## REQUIRED WORK
1. In the Holloway exhibition notice, on what date does the exhibition open at the United Church of Egham?
2. Write the next part of the Holloway exhibition notice, picking up after its final sentence.

━━ READING TEXT ━━

Our next temporary exhibition, titled ‘Health, Holloway & Hype’ will explore Victorian businessman and philanthropist, Thomas Holloway, the marketing and selling of his ‘cure all’ pills and ointments, and the building of Holloway Sanatorium.  

The exhibition will begin on Saturday 15th June 2019, Magna Carta Day, and run until Saturday 22nd June at the United Church of Egham, 10.30am-4.00pm (excluding Sunday 16th June).  From Tuesday 25th June, you can find the exhibition at the Egham Museum all summer until October 2019.

We will also be holding a selection of exhibition-related events, find out more about these on our What’s On page.

Your Memories: We would like to hear from you if you or a family member worked or visited Holloway Sanatorium.  Please download and complete the Memories of Holloway Sanatorium questionnaire 2019 and return it to us at the Museum.  Thank You.

━━━
━━ DATA SECTION ━━

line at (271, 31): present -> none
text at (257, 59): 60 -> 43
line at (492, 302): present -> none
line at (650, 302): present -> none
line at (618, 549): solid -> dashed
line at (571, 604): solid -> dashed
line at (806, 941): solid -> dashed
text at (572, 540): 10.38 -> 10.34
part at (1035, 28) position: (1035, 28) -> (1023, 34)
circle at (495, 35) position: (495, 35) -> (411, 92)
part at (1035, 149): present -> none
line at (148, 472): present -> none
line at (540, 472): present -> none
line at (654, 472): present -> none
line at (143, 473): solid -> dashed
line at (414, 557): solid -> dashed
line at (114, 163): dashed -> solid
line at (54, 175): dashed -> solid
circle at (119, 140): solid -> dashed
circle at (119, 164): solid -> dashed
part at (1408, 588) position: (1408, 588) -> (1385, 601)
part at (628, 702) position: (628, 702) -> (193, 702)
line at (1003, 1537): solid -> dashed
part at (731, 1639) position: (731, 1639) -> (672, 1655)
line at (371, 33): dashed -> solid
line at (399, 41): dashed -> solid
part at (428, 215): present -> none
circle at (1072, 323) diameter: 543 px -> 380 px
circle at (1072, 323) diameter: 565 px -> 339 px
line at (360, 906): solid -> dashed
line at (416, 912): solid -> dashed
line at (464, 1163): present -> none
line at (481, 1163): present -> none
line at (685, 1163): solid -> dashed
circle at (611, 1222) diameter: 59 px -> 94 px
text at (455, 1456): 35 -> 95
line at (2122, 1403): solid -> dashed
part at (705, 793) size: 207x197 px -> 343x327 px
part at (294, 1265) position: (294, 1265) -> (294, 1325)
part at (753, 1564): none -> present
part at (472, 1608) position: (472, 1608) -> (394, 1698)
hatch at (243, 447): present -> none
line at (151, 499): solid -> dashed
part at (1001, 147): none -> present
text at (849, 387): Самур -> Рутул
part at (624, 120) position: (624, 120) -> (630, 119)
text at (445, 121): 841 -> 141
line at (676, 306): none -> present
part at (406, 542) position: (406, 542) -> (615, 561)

━━━

## FINAL ANSWERS
1. Saturday 15th June 2019, Magna Carta Day.

2.
So who was Holloway? Ahead of the opening of the exhibition in two week’s time, take a look below for a brief introduction…


‘Professor’ Thomas Holloway

Thomas Holloway, founder of Royal Holloway University and Holloway Sanatorium, was born September 22nd, 1800 in Devonport, a small town near Plymouth. Thomas Holloway was raised in an entrepreneurial family and would follow proudly in the footsteps of his parents.

After his education in Camborne, Cornwall, he spent a brief stint in London before relocating to Roubaix, France. Though documentation of Holloway’s time in Roubaix is slim, he seems to have made a comfortable living for the few years he was there. In 1831 he returned to London and by 1836 was working as foreign and commercial agent. This is where the saga of Holloway’s wealth begins. After fostering connections with Felix Albinolo, an Italian who manufactured and sold all purpose ointment, Holloway embarked on his own business venture.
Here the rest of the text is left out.